▸ **Records for the exercise**:
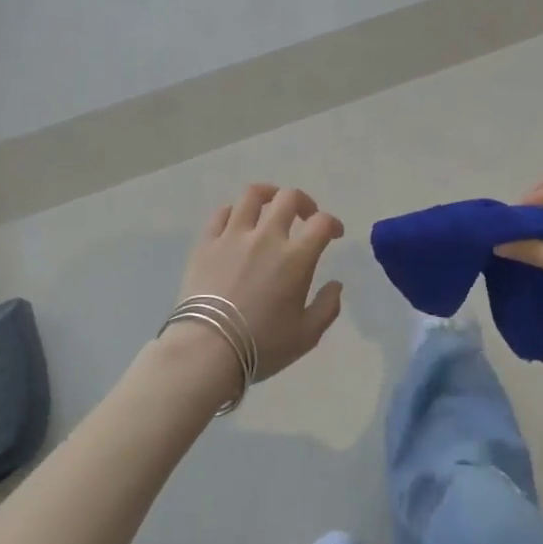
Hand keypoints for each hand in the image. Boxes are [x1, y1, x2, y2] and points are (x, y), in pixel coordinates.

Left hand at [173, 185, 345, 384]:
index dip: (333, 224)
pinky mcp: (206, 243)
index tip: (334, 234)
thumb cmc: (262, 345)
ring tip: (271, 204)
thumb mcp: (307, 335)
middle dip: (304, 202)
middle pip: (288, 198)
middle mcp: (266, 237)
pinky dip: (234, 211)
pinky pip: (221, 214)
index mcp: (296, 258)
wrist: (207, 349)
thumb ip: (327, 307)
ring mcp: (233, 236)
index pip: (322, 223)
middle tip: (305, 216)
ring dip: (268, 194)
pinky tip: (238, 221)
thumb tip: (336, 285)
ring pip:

▸ **What the task asks**:
Lines from the one containing "middle dip: (304, 202)" through the last line of the records, both included, are the only ones to print, each exactly as it is.

▸ **Expected answer**:
middle dip: (304, 202)
middle pip: (288, 198)
middle mcp: (266, 237)
pinky dip: (234, 211)
pinky pip: (221, 214)
index mcp: (296, 258)
wrist: (207, 349)
thumb ip: (327, 307)
ring mcp: (233, 236)
index pip: (322, 223)
middle tip: (305, 216)
ring dip: (268, 194)
pinky tip: (238, 221)
thumb tip: (336, 285)
ring pip:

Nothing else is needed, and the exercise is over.